1. Time spent outdoors
Obviously, most of the parasites are living outside, so, the more time your cat spends outside, the more likely it is to contract a parasite. Other animals have contracted these parasites, and many of the parasitic offspring lie on the ground in wait. If your cat happens to walk over an infected area or lays down for a nap where there are parasites, then the infection will easily take place.
2. Open windows and doors
It might seem ridiculous to think that parasites can simply blow into your home on a breeze through an open window, but it can actually happen. Granted, this isn’t the most likely manner of infection, but it’s still a viable possibility.
3. A visit to a high-risk area
One of the most common ways that your cat can contract a parasite is through contact with other animals. This is accentuated when your cat has visited a high-risk or high-traffic area, including places like veterinarian offices, the kennel, or a cat training facility. Anywhere that other animals spend time is a place with a high risk of infection. If any of those other pets were infected, then the parasites are now in the area, waiting to infect another unwitting victim.
4. Eating contaminated animals
Cats are obligate carnivores and adept hunters. They love to hunt down and consume small mammals. Generally, it’s not much of a problem, but if your cat happens to hunt down an infected animal and consume it, then the parasites will be transferred to your cat.
5. Contaminated intruders
Your cat doesn’t even have to eat the animal to get parasites from it. Let’s say, for example, that a rat made its way into your home. Even if your cat can’t find the rat, if it’s infected with a worm, that little rodent is releasing loads of parasites into the house through its feces, which can easily infect other household pets.
6. Contamination you tracked in
It doesn’t even take another animal to infect your feline. You might even step on a parasite and unknowingly track it into your home on your shoes or clothes. Once in your home, the parasite sheds from your clothes to the floor, where it waits to attach to a passerby, and your cat makes the perfect host.

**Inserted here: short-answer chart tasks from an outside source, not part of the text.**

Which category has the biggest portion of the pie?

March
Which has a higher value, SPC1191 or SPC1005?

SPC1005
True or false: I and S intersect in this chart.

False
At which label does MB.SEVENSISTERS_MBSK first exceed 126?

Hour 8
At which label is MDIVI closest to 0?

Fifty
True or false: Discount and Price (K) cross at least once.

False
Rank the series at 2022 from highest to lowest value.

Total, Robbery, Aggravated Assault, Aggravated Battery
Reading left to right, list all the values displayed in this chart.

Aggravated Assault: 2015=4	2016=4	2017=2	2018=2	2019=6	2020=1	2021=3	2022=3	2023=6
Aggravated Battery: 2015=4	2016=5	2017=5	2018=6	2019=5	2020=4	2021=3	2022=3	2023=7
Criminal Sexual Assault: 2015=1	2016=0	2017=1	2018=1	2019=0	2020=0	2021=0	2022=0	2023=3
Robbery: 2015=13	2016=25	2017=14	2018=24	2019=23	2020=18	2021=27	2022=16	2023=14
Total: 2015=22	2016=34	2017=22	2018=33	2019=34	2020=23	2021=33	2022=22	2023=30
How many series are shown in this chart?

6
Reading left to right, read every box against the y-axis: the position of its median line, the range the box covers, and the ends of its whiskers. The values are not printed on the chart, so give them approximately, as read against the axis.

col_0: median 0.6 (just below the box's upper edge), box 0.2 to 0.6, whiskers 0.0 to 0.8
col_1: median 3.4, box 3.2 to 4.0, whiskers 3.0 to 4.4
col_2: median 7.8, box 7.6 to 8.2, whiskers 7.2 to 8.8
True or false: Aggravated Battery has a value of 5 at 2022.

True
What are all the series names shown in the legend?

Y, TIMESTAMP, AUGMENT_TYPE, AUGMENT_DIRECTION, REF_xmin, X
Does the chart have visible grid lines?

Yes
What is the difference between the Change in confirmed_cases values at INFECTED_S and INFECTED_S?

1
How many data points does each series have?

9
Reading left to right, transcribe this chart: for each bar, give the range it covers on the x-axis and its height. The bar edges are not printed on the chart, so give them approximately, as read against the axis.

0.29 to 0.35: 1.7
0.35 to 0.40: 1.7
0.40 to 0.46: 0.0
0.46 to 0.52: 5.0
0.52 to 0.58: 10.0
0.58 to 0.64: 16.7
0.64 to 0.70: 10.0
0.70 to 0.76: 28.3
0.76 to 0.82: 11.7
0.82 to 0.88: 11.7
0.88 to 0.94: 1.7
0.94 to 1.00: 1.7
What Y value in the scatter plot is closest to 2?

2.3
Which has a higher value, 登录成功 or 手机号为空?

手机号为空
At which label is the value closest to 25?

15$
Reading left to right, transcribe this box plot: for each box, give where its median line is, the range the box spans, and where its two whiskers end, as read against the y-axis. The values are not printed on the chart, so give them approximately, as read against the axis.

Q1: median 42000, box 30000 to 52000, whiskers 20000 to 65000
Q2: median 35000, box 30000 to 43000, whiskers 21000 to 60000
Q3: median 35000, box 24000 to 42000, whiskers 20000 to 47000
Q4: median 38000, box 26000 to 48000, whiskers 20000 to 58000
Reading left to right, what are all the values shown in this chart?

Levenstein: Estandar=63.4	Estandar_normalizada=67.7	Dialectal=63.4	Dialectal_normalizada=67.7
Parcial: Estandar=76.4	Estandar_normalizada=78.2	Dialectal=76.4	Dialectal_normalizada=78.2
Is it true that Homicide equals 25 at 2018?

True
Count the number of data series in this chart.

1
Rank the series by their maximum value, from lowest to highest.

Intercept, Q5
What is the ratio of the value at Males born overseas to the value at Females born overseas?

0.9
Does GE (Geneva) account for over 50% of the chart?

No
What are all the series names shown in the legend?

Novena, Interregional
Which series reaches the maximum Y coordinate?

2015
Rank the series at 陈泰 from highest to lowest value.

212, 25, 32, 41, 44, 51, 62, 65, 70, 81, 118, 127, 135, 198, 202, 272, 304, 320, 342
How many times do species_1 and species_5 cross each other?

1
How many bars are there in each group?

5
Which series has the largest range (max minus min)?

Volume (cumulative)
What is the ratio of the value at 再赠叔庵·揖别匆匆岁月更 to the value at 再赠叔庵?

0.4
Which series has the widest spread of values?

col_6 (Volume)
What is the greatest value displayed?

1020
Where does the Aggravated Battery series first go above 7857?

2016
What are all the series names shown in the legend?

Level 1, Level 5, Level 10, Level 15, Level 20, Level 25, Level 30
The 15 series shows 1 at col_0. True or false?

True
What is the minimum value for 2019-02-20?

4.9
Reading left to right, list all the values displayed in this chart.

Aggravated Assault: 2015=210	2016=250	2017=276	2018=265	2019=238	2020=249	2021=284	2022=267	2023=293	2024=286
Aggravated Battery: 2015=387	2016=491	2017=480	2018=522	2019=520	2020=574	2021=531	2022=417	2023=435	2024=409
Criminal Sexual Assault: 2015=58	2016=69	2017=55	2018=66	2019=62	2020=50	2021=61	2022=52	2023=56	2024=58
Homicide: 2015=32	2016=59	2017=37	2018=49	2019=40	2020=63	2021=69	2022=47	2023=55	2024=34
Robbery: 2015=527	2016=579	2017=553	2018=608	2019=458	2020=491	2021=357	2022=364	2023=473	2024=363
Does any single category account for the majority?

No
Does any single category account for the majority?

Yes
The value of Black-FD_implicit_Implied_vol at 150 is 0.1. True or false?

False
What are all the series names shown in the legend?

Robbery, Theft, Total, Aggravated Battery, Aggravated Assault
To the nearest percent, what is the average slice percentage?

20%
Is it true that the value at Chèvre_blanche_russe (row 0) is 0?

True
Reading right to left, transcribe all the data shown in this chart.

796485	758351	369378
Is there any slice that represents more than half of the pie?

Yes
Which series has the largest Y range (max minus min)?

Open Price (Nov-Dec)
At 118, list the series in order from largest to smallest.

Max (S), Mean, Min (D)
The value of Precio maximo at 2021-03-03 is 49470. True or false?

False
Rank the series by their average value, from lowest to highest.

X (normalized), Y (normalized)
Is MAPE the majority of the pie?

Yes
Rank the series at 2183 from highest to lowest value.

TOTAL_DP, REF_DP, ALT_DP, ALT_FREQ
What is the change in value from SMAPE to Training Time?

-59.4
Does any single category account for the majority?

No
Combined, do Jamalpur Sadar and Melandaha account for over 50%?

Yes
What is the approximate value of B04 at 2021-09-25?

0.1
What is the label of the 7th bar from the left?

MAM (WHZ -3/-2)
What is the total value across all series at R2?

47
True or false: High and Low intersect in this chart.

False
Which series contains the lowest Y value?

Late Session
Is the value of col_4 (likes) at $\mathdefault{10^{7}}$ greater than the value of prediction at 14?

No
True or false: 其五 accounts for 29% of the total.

7. Another animal in the household
As you can see, getting contaminated from other sources is easy. If you have a multi-pet household, then your cat could get contaminated by one of the other pets. Maybe your dog was playing outside and rolled in a patch of dirt that contained tapeworm larvae. When it comes back in, those larvae can easily infect your cat, creating an entire household of infected pets!
Worms are gastrointestinal parasites that live in your cat’s body and make it sick. You might not notice any symptoms, but you should definitely look out for little white particles in your cat’s stool. If you think your cat has worms, the vet should be able to check for you. Luckily, treatment is simple; just use a deworming medication. You can even prevent worms in the first place with proper yearly vaccination.
Even if your cats get worms, it’s not the end of the world. Rather, it’s pretty common, and it’s easily treatable. Just try to keep your cat’s living area sanitary and get regular checkups for your cat so you can catch the infection early. Remember, there are many ways your cats can get infected, so, even if your cat spends all its time indoors, it’s not immune to worms.